A força econômica da região ajuda a explicar por que o tema deixou de ser distante. O Porto de Santos registrou, no primeiro quadrimestre de 2026, a melhor marca da série histórica para o período, com 59,3 milhões de toneladas movimentadas entre janeiro e abril, alta de 6,6% em relação ao ano anterior.
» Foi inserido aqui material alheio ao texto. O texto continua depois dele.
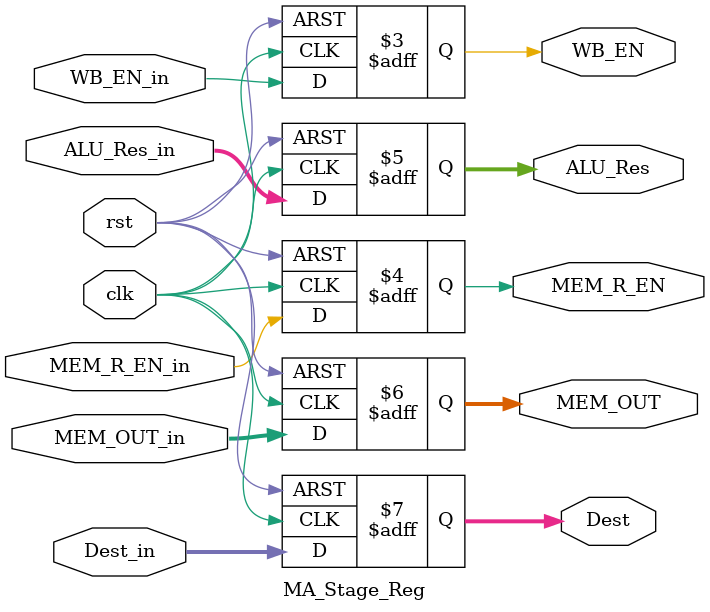
<source format=v>
module MA_Stage_Reg #(
    parameter DATA_LEN = 32,
    parameter ADDRESS_LEN = 32,
    parameter ADDRESS_LEN_REG_FILE = 4
) (
    input  wire                                   clk, rst,
    input  wire                                   WB_EN_in, MEM_R_EN_in, 
    input  wire  [DATA_LEN - 1 : 0]               ALU_Res_in,
    input  wire  [DATA_LEN - 1 : 0]               MEM_OUT_in,
    input  wire  [ADDRESS_LEN_REG_FILE - 1 : 0]   Dest_in,
    output reg                                    WB_EN, MEM_R_EN,
    output reg   [DATA_LEN - 1 : 0]               ALU_Res,
    output reg   [DATA_LEN - 1 : 0]               MEM_OUT,
    output reg   [ADDRESS_LEN_REG_FILE - 1 : 0]   Dest   
);

    always @(posedge clk or negedge rst) begin
        if(~rst) begin
            WB_EN <= 1'b0;
            MEM_R_EN <= 1'b0;
            ALU_Res <= 32'b0;
            MEM_OUT <= 32'b0;
            Dest <= 4'b0;
            
        end
        else begin
            WB_EN <= WB_EN_in;
            MEM_R_EN <= MEM_R_EN_in;
            ALU_Res <= ALU_Res_in;
            MEM_OUT <= MEM_OUT_in;
            Dest <= Dest_in;
        end   
    end


    
endmodule
</source>
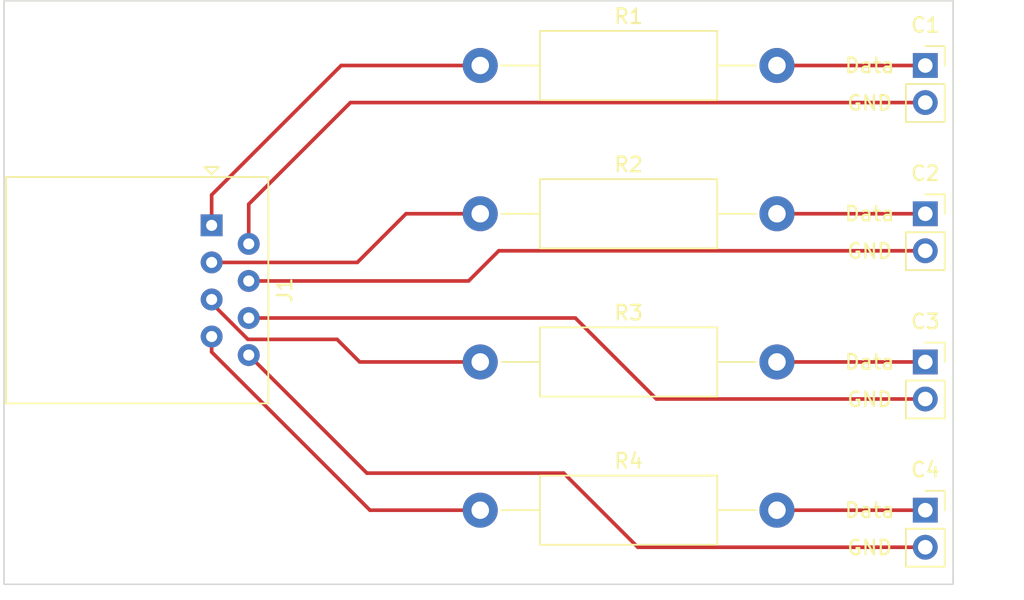
<source format=kicad_pcb>
(kicad_pcb (version 20211014) (generator pcbnew)

  (general
    (thickness 1.6)
  )

  (paper "A4")
  (layers
    (0 "F.Cu" signal)
    (31 "B.Cu" signal)
    (32 "B.Adhes" user "B.Adhesive")
    (33 "F.Adhes" user "F.Adhesive")
    (34 "B.Paste" user)
    (35 "F.Paste" user)
    (36 "B.SilkS" user "B.Silkscreen")
    (37 "F.SilkS" user "F.Silkscreen")
    (38 "B.Mask" user)
    (39 "F.Mask" user)
    (40 "Dwgs.User" user "User.Drawings")
    (41 "Cmts.User" user "User.Comments")
    (42 "Eco1.User" user "User.Eco1")
    (43 "Eco2.User" user "User.Eco2")
    (44 "Edge.Cuts" user)
    (45 "Margin" user)
    (46 "B.CrtYd" user "B.Courtyard")
    (47 "F.CrtYd" user "F.Courtyard")
    (48 "B.Fab" user)
    (49 "F.Fab" user)
    (50 "User.1" user)
    (51 "User.2" user)
    (52 "User.3" user)
    (53 "User.4" user)
    (54 "User.5" user)
    (55 "User.6" user)
    (56 "User.7" user)
    (57 "User.8" user)
    (58 "User.9" user)
  )

  (setup
    (pad_to_mask_clearance 0)
    (pcbplotparams
      (layerselection 0x00010fc_ffffffff)
      (disableapertmacros false)
      (usegerberextensions false)
      (usegerberattributes true)
      (usegerberadvancedattributes true)
      (creategerberjobfile true)
      (svguseinch false)
      (svgprecision 6)
      (excludeedgelayer true)
      (plotframeref false)
      (viasonmask false)
      (mode 1)
      (useauxorigin false)
      (hpglpennumber 1)
      (hpglpenspeed 20)
      (hpglpendiameter 15.000000)
      (dxfpolygonmode true)
      (dxfimperialunits true)
      (dxfusepcbnewfont true)
      (psnegative false)
      (psa4output false)
      (plotreference true)
      (plotvalue true)
      (plotinvisibletext false)
      (sketchpadsonfab false)
      (subtractmaskfromsilk false)
      (outputformat 1)
      (mirror false)
      (drillshape 1)
      (scaleselection 1)
      (outputdirectory "")
    )
  )

  (net 0 "")
  (net 1 "Net-(C1-Pad1)")
  (net 2 "Net-(J1-Pad2)")
  (net 3 "Net-(C2-Pad1)")
  (net 4 "Net-(J1-Pad4)")
  (net 5 "Net-(C3-Pad1)")
  (net 6 "Net-(J1-Pad6)")
  (net 7 "Net-(C4-Pad1)")
  (net 8 "Net-(J1-Pad8)")
  (net 9 "Net-(J1-Pad1)")
  (net 10 "Net-(J1-Pad3)")
  (net 11 "Net-(J1-Pad5)")
  (net 12 "Net-(J1-Pad7)")

  (footprint "Connector_PinSocket_2.54mm:PinSocket_1x02_P2.54mm_Vertical" (layer "F.Cu") (at 119.38 71.12))

  (footprint "Resistor_THT:R_Axial_DIN0414_L11.9mm_D4.5mm_P20.32mm_Horizontal" (layer "F.Cu") (at 88.9 60.96))

  (footprint "Connector_PinSocket_2.54mm:PinSocket_1x02_P2.54mm_Vertical" (layer "F.Cu") (at 119.38 40.64))

  (footprint "Connector_PinSocket_2.54mm:PinSocket_1x02_P2.54mm_Vertical" (layer "F.Cu") (at 119.38 50.8))

  (footprint "Resistor_THT:R_Axial_DIN0414_L11.9mm_D4.5mm_P20.32mm_Horizontal" (layer "F.Cu") (at 88.9 40.64))

  (footprint "Connector_PinSocket_2.54mm:PinSocket_1x02_P2.54mm_Vertical" (layer "F.Cu") (at 119.38 60.96))

  (footprint "Resistor_THT:R_Axial_DIN0414_L11.9mm_D4.5mm_P20.32mm_Horizontal" (layer "F.Cu") (at 88.9 71.12))

  (footprint "Resistor_THT:R_Axial_DIN0414_L11.9mm_D4.5mm_P20.32mm_Horizontal" (layer "F.Cu") (at 88.9 50.8))

  (footprint "Connector_RJ:RJ45_Amphenol_54602-x08_Horizontal" (layer "F.Cu") (at 70.505 51.5975 -90))

  (gr_rect (start 56.285 36.2) (end 121.285 76.2) (layer "Edge.Cuts") (width 0.1) (fill none) (tstamp 9bec24e3-b280-42c8-853a-fd0be594ed71))
  (gr_text "Data\n" (at 115.57 50.8) (layer "F.SilkS") (tstamp 02c59a27-f6c6-44ac-b1ae-6ffd1c06fb37)
    (effects (font (size 1 1) (thickness 0.15)))
  )
  (gr_text "GND" (at 115.57 53.37) (layer "F.SilkS") (tstamp 165ae1db-44d0-4d78-9def-9288471729a5)
    (effects (font (size 1 1) (thickness 0.15)))
  )
  (gr_text "Data\n" (at 115.57 60.96) (layer "F.SilkS") (tstamp 1898f249-9ba3-45fd-9bc5-c41f82ea88fb)
    (effects (font (size 1 1) (thickness 0.15)))
  )
  (gr_text "GND" (at 115.57 73.69) (layer "F.SilkS") (tstamp 2d59ee1a-d2d1-44cf-85b8-9f4410b4309f)
    (effects (font (size 1 1) (thickness 0.15)))
  )
  (gr_text "GND" (at 115.57 63.53) (layer "F.SilkS") (tstamp 455e5115-b0bf-4822-8259-4ee4313bd71d)
    (effects (font (size 1 1) (thickness 0.15)))
  )
  (gr_text "GND" (at 115.57 43.21) (layer "F.SilkS") (tstamp 46307eda-0412-40e7-b5f2-e440dc667b7d)
    (effects (font (size 1 1) (thickness 0.15)))
  )
  (gr_text "Data\n" (at 115.57 71.12) (layer "F.SilkS") (tstamp 558416f6-2128-499b-bdf2-217e957d6762)
    (effects (font (size 1 1) (thickness 0.15)))
  )
  (gr_text "Data\n" (at 115.57 40.64) (layer "F.SilkS") (tstamp 5c490823-5246-4b47-b849-916c30c26b33)
    (effects (font (size 1 1) (thickness 0.15)))
  )

  (segment (start 109.22 40.64) (end 119.38 40.64) (width 0.25) (layer "F.Cu") (net 1) (tstamp ae8a8b0c-bcb7-4328-8752-f968be40f31f))
  (segment (start 73.045 52.8675) (end 73.045 50.145) (width 0.25) (layer "F.Cu") (net 2) (tstamp 133e7fa8-2fba-4654-9af3-f759eebffefd))
  (segment (start 73.045 50.145) (end 80.01 43.18) (width 0.25) (layer "F.Cu") (net 2) (tstamp 53f73635-088e-438c-9c90-69505cd3a9ce))
  (segment (start 80.01 43.18) (end 119.38 43.18) (width 0.25) (layer "F.Cu") (net 2) (tstamp e72d48a8-244f-4a75-8b86-4ac56d9549f8))
  (segment (start 109.22 50.8) (end 119.38 50.8) (width 0.25) (layer "F.Cu") (net 3) (tstamp 55e4bb41-7098-4bcf-ac67-9b926383c8ec))
  (segment (start 90.17 53.34) (end 119.38 53.34) (width 0.25) (layer "F.Cu") (net 4) (tstamp 631960e8-68cf-48c1-a560-5750d9a9ed90))
  (segment (start 88.1025 55.4075) (end 90.17 53.34) (width 0.25) (layer "F.Cu") (net 4) (tstamp 8219edf9-7a61-4f2d-ae26-67b0edb1887c))
  (segment (start 73.045 55.4075) (end 88.1025 55.4075) (width 0.25) (layer "F.Cu") (net 4) (tstamp 97c3ef6c-d302-4170-9cb4-6a34b3508555))
  (segment (start 109.22 60.96) (end 119.38 60.96) (width 0.25) (layer "F.Cu") (net 5) (tstamp addb5d79-c730-45cc-8e25-d880ba465103))
  (segment (start 100.965 63.5) (end 119.38 63.5) (width 0.25) (layer "F.Cu") (net 6) (tstamp 2f7bc372-4fb1-4e75-97f2-72c2a5df3e20))
  (segment (start 95.4125 57.9475) (end 100.965 63.5) (width 0.25) (layer "F.Cu") (net 6) (tstamp 4b3c61e9-125c-4716-ab7e-550eaeb4affe))
  (segment (start 73.045 57.9475) (end 95.4125 57.9475) (width 0.25) (layer "F.Cu") (net 6) (tstamp 60634fa6-c742-42ab-8e44-3b3806ef2a7d))
  (segment (start 109.22 71.12) (end 119.38 71.12) (width 0.25) (layer "F.Cu") (net 7) (tstamp b5190a03-1625-4b06-ba2e-f1dc1f0105ff))
  (segment (start 94.615 68.58) (end 99.695 73.66) (width 0.25) (layer "F.Cu") (net 8) (tstamp 25de87e2-a89a-424f-99b8-ebbaaa7ee1cd))
  (segment (start 99.695 73.66) (end 119.38 73.66) (width 0.25) (layer "F.Cu") (net 8) (tstamp 5f87e758-49df-4e31-ab62-2a135d124b0d))
  (segment (start 73.045 60.4875) (end 81.1375 68.58) (width 0.25) (layer "F.Cu") (net 8) (tstamp 881018d7-2930-442a-b426-4a5d76590f35))
  (segment (start 81.1375 68.58) (end 94.615 68.58) (width 0.25) (layer "F.Cu") (net 8) (tstamp e913a66c-7c82-4f0c-b1b4-2f0c4ac7fc78))
  (segment (start 70.505 51.5975) (end 70.505 49.51) (width 0.25) (layer "F.Cu") (net 9) (tstamp 12230ccb-009f-4b1a-9945-c2a3dd9d8ce4))
  (segment (start 79.375 40.64) (end 88.9 40.64) (width 0.25) (layer "F.Cu") (net 9) (tstamp 65aa8cd4-34f7-401c-bca2-8bcd0a915dac))
  (segment (start 70.505 49.51) (end 79.375 40.64) (width 0.25) (layer "F.Cu") (net 9) (tstamp cba2898f-dc4d-4995-a880-79c193a402a1))
  (segment (start 70.505 54.1375) (end 80.4825 54.1375) (width 0.25) (layer "F.Cu") (net 10) (tstamp 7abd46d0-08a1-441f-a5b7-93d30cc950a6))
  (segment (start 83.82 50.8) (end 88.9 50.8) (width 0.25) (layer "F.Cu") (net 10) (tstamp 94e4e3ab-a12e-4af0-b628-56f7f293f18f))
  (segment (start 80.4825 54.1375) (end 83.82 50.8) (width 0.25) (layer "F.Cu") (net 10) (tstamp d76020ec-dc6c-4374-8c39-5ba91d6732ee))
  (segment (start 80.645 60.96) (end 88.9 60.96) (width 0.25) (layer "F.Cu") (net 11) (tstamp 04983bdf-039f-4e94-b60a-7f16b5db9f6c))
  (segment (start 79.0975 59.4125) (end 80.645 60.96) (width 0.25) (layer "F.Cu") (net 11) (tstamp 69ec6672-312e-4681-a7ce-4f1d59f16533))
  (segment (start 70.505 56.92778) (end 72.98972 59.4125) (width 0.25) (layer "F.Cu") (net 11) (tstamp 72e1289c-6d78-4231-9008-73f36602476f))
  (segment (start 72.98972 59.4125) (end 79.0975 59.4125) (width 0.25) (layer "F.Cu") (net 11) (tstamp 7f806e0e-c4c9-4efe-ad78-6644753f6f90))
  (segment (start 70.505 56.6775) (end 70.505 56.92778) (width 0.25) (layer "F.Cu") (net 11) (tstamp aea3b136-3f6e-44f2-8425-5b8c37885812))
  (segment (start 70.505 60.27816) (end 81.34684 71.12) (width 0.25) (layer "F.Cu") (net 12) (tstamp 3f485112-145a-4f95-b5bb-52d6c5a1e1a1))
  (segment (start 81.34684 71.12) (end 88.9 71.12) (width 0.25) (layer "F.Cu") (net 12) (tstamp 8906cbdc-19e9-4899-a660-d7c11335f69f))
  (segment (start 70.505 59.2175) (end 70.505 60.27816) (width 0.25) (layer "F.Cu") (net 12) (tstamp f384afa3-2957-4f88-a164-9187861184f1))

)

</source>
Em abril, foram 16,5 milhões de toneladas, também recorde para o mês.
Esses números dimensionam uma região que concentra negócios, investimentos, imóveis, empresas familiares e cadeias produtivas. Onde há crescimento e riqueza, há também necessidade de organização, proteção e continuidade.
Quando cresce sem planejamento, o patrimônio pode se tornar vulnerável. Mistura entre contas pessoais e empresariais, dependência de uma única instituição financeira e ausência de sucessão estruturada são fragilidades que muitas vezes só aparecem em momentos de crise.
É nesse contexto que modelos de gestão patrimonial mais integrados, como o multi family office, começam a ganhar espaço fora dos grandes centros financeiros. Mais do que escolher aplicações, esse tipo de estrutura propõe visão ampla do patrimônio: investimentos, imóveis, empresas, riscos, sucessão, tributação, liquidez e objetivos familiares.
Sem organização, cada decisão é tomada de forma isolada. Com planejamento, o patrimônio passa a ser visto como projeto de longo prazo.
Outro ponto central é a independência na orientação financeira. Muitas famílias concentram decisões nos bancos com os quais mantêm relacionamento há anos. Isso não significa que estejam mal assessoradas, mas pode limitar a comparação de alternativas.
A sucessão talvez seja o ponto mais delicado. Empresas familiares têm peso expressivo na economia, mas muitas ainda adiam conversas sobre continuidade, comando e divisão de bens. Sucessão não é apenas testamento ou inventário. É governança, comunicação, preparação de herdeiros e clareza sobre papéis.
Na Baixada Santista, há famílias ligadas ao comércio local, ao Porto, à construção civil, ao turismo, à saúde, aos serviços e ao mercado imobiliário. Em comum, carregam forte relação entre patrimônio, história familiar e identidade regional.